One ordered the commission's interim director, Tim Pfohl, to appear before a grand jury Tuesday. The second subpoena ordered the commission to hand over documents involving Puckett dating back to June 1, 2013, to the U.S. Attorney's Office.
Prosecutors asked for documents that involve "the offer of anything of value" to Puckett as well as any correspondence between Puckett and the commission that mentions his daughter, Martha Ketron.
Puckett shocked Virginia's political world earlier this month by abruptly resigning, a move that flipped control of the state Senate to Republicans. Puckett was in line for a potential high-level job at the GOP-controlled commission at the time of his resignation, but later withdrew his name for consideration following an uproar over his resignation.

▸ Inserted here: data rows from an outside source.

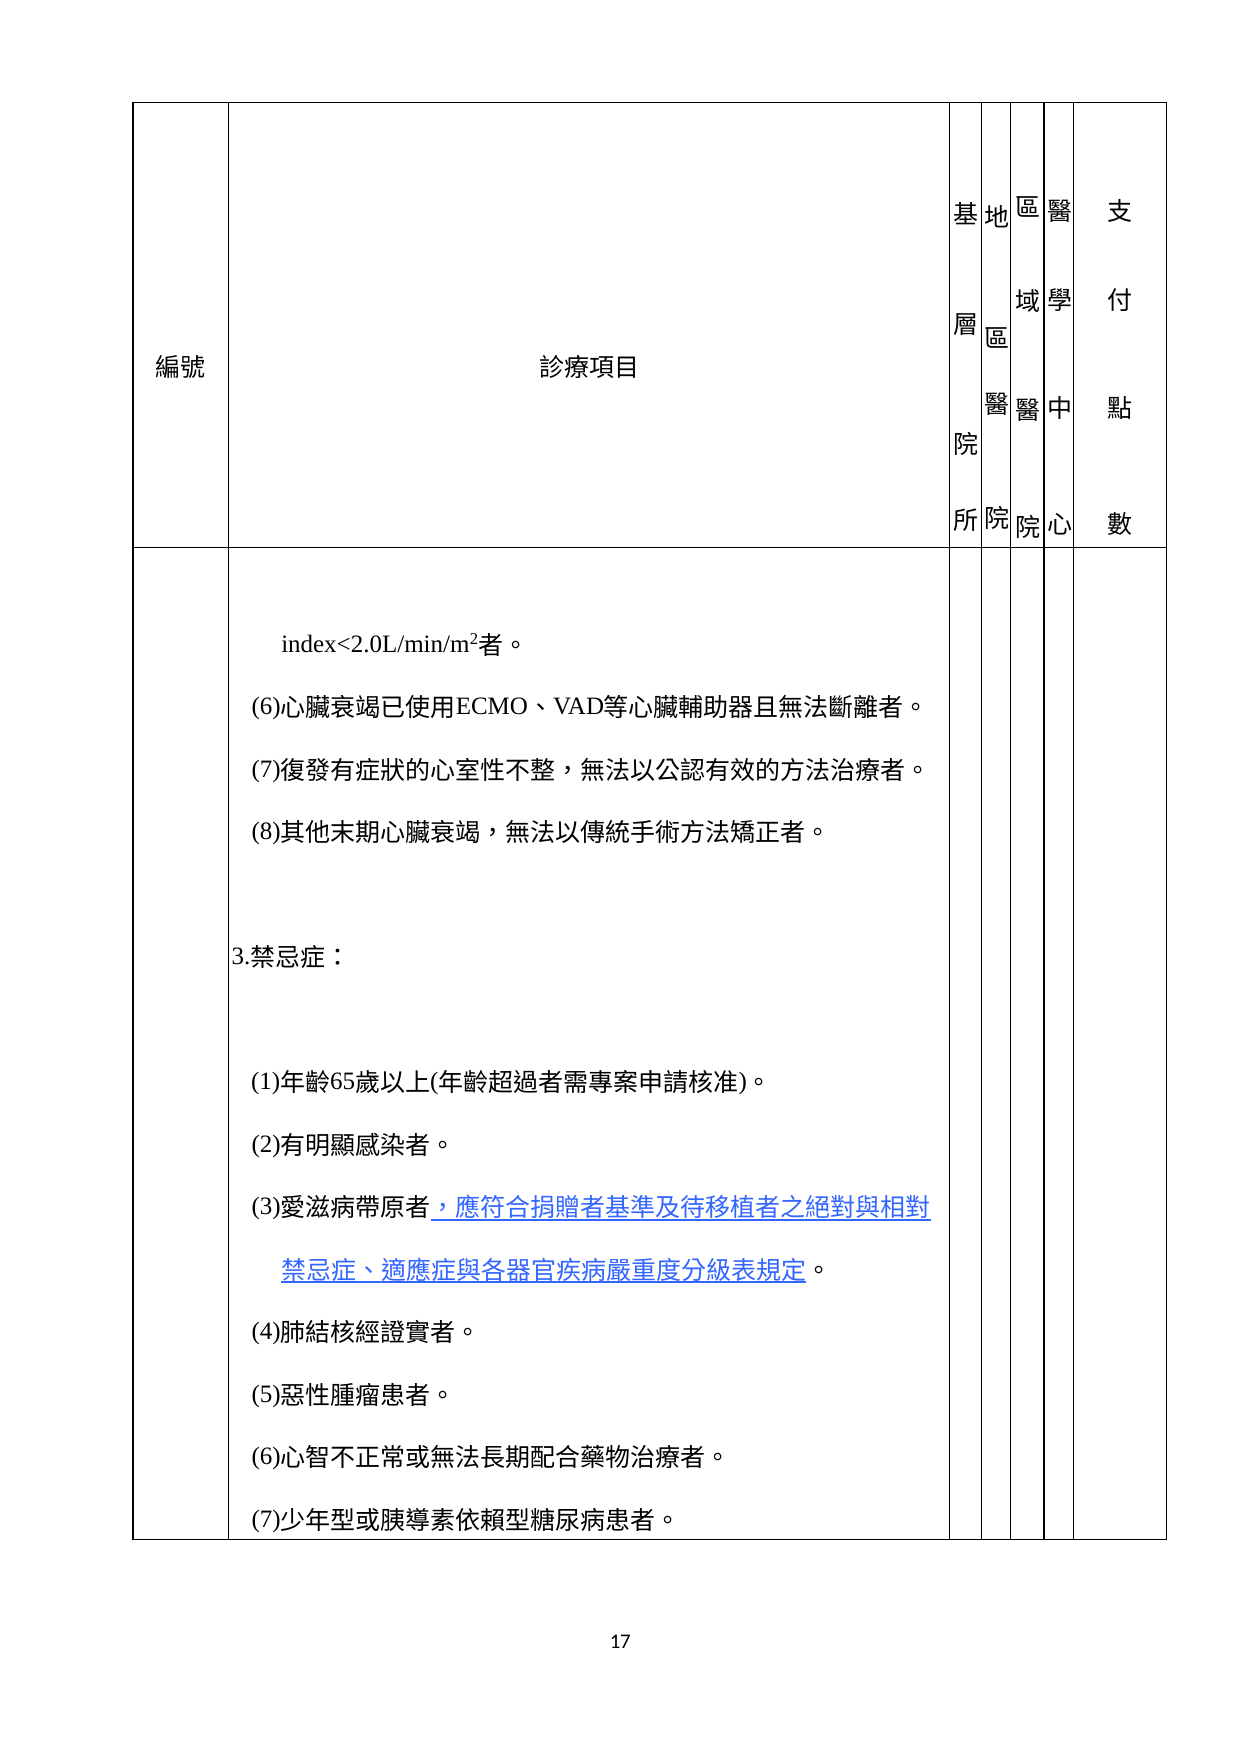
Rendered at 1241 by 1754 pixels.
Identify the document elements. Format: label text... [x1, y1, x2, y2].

table_header 支 付 點 數 [1074, 103, 1166, 547]
table_cell [134, 548, 228, 1539]
table_cell [1045, 548, 1073, 1539]
table_cell index<2.0L/min/m2者。 (6)心臟衰竭已使用ECMO、VAD等心臟輔助器且無法斷離者。 (7)復發有症狀的心室性不整，無法以公認有效的方法治療者。 (8)其他末期心臟衰竭，無法以傳統手術方法矯正者。 3.禁忌症： (1)年齡65歲以上(年齡超過者需專案申請核准)。 (2)有明顯感染者。 (3)愛滋病帶原者，應符合捐贈者基準及待移植者之絕對與相對禁忌症、適應症與各器官疾病嚴重度分級表規定。 (4)肺結核經證實者。 (5)惡性腫瘤患者。 (6)心智不正常或無法長期配合藥物治療者。 (7)少年型或胰導素依賴型糖尿病患者。 [229, 548, 949, 1539]
table_header 基 層 院 所 [950, 103, 981, 547]
table_header 編號 [134, 103, 228, 547]
table_header 區 域 醫 院 [1011, 103, 1043, 547]
table_header 診療項目 [229, 103, 949, 547]
table_cell [982, 548, 1010, 1539]
table_header 醫 學 中 心 [1045, 103, 1073, 547]
table_cell [950, 548, 981, 1539]
table_cell [1011, 548, 1043, 1539]
table_header 地 區 醫 院 [982, 103, 1010, 547]
table_cell [1074, 548, 1166, 1539]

Republican Del. Terry Kilgore, who chairs the tobacco commission, has previously said he had discussed with Puckett a deputy director job at the Virginia Tobacco Indemnification and Community Revitalization Commission prior to Puckett's resignation. The commission uses bond money from Virginia's share of the $206 billion national settlement against the tobacco industry to help spur economic growth in southwest and Southside Virginia.

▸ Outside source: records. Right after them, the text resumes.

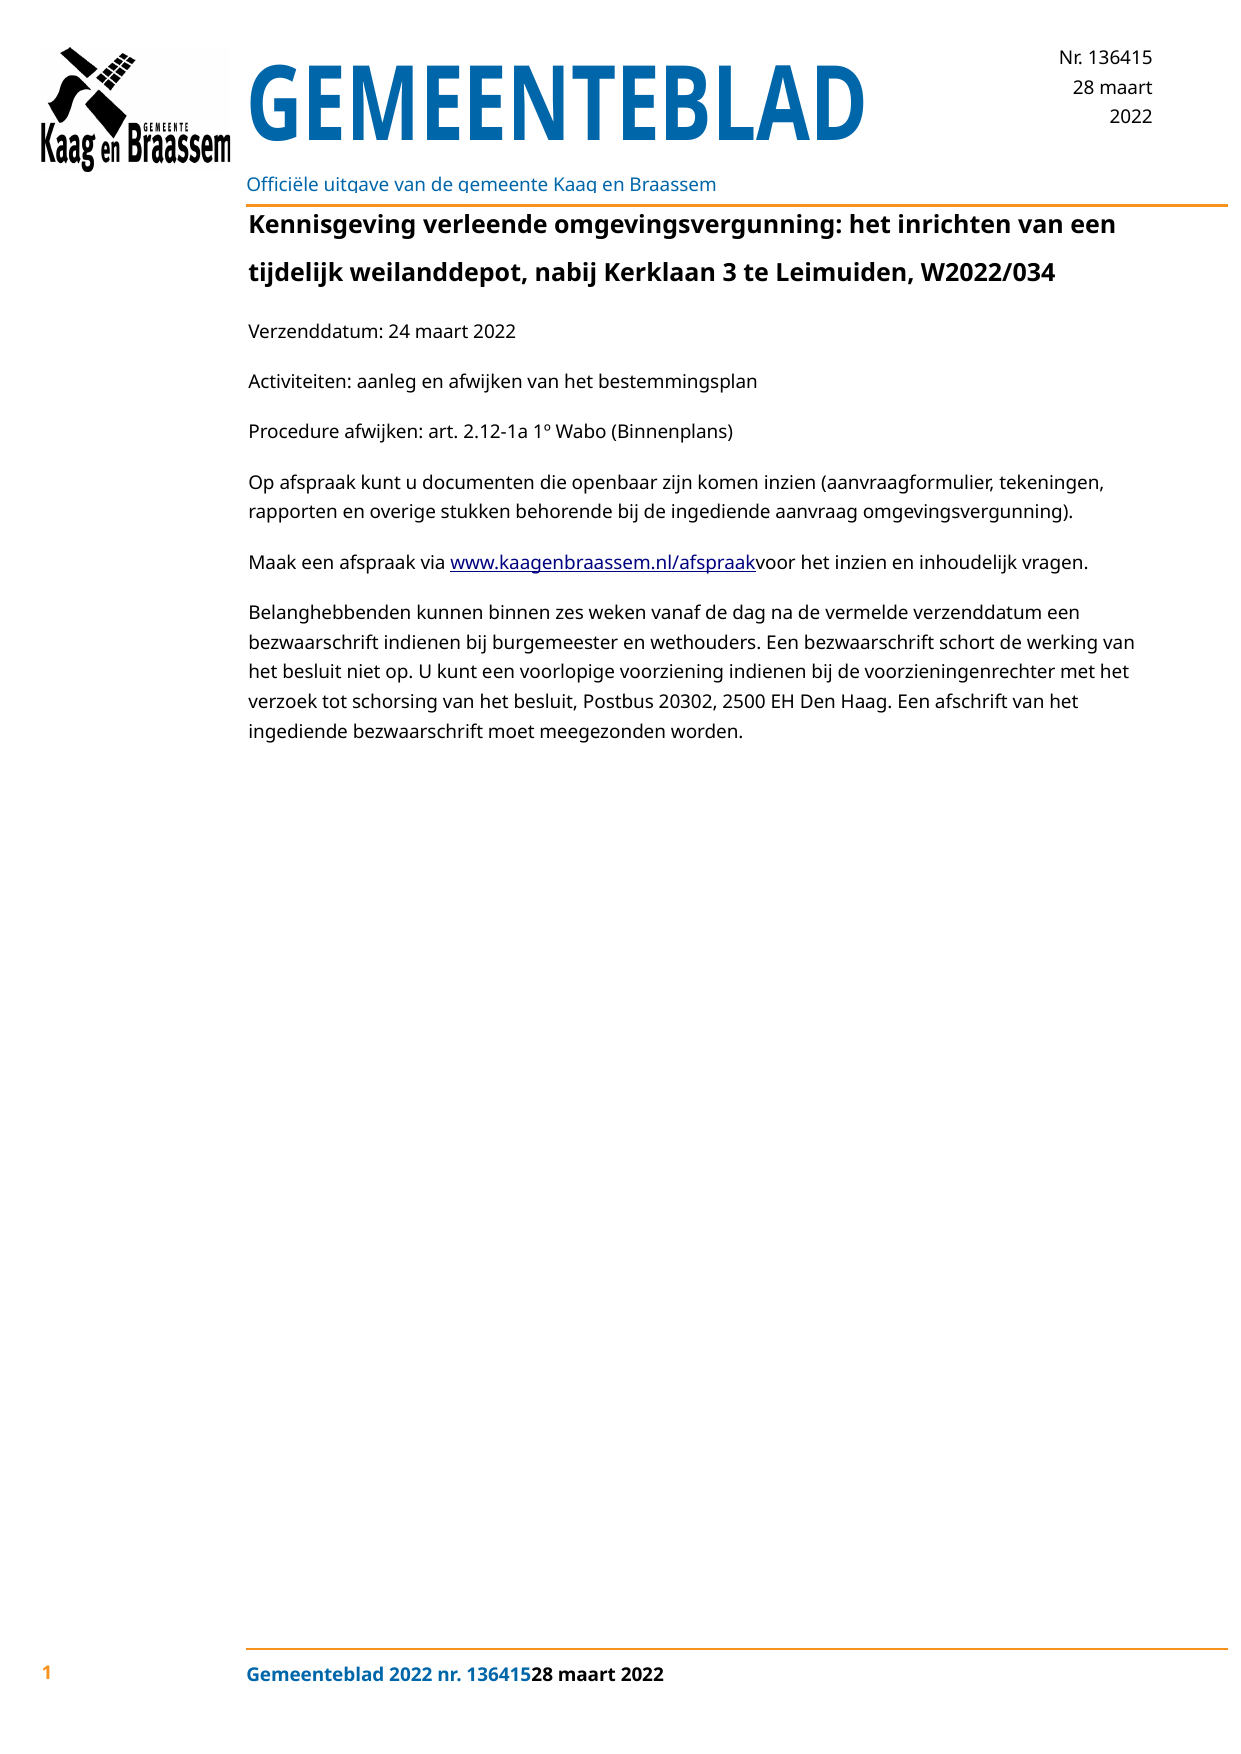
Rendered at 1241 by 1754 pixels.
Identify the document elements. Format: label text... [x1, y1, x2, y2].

text Procedure afwijken: art. 2.12-1a 1º Wabo (Binnenplans) [248, 419, 1152, 444]
text Belanghebbenden kunnen binnen zes weken vanaf de dag na de vermelde verzenddatum een bezwaarschrift indienen bij burgemeester en wethouders. Een bezwaarschrift schort de werking van het besluit niet op. U kunt een voorlopige voorziening indienen bij de voorzieningenrechter met het verzoek tot schorsing van het besluit, Postbus 20302, 2500 EH Den Haag. Een afschrift van het ingediende bezwaarschrift moet meegezonden worden. [248, 599, 1152, 744]
text Op afspraak kunt u documenten die openbaar zijn komen inzien (aanvraagformulier, tekeningen, rapporten en overige stukken behorende bij de ingediende aanvraag omgevingsvergunning). [248, 469, 1152, 524]
text Kennisgeving verleende omgevingsvergunning: het inrichten van een tijdelijk weilanddepot, nabij Kerklaan 3 te Leimuiden, W2022/034 [248, 207, 1152, 288]
text Maak een afspraak via www.kaagenbraassem.nl/afspraakvoor het inzien en inhoudelijk vragen. [248, 549, 1152, 575]
picture [41, 47, 231, 172]
text Activiteiten: aanleg en afwijken van het bestemmingsplan [248, 368, 1152, 394]
text Verzenddatum: 24 maart 2022 [248, 318, 1152, 344]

In a statement following his resignation, Puckett said he was resigning so that Ketron could be approved as a state judge. Republicans in the Senate had blocked Ketron's appointment to serve as a juvenile and domestic relations judge in southwest Virginia earlier this year because of a policy of not appointing lawmakers' immediate relatives to judgeships. Ketron had been temporarily appointed by circuit court judges and is now working as a substitute judge.
Both Kilgore and Puckett have denied wrongdoing. They have each hired former federal prosecutors to represent them.
Some Republicans have questioned how quickly federal investigators appear to be moving.
"Something's playing out there, probably a little more political than it should be," said Republican Sen. Frank M. Ruff Jr., vice chairman of the tobacco commission.
Ruff added that he does not think the investigation will show any criminal activity.
"I don't think there's anything there," he said.
Brian McGinn, a spokesman for the U.S. Attorney's Office, declined to comment.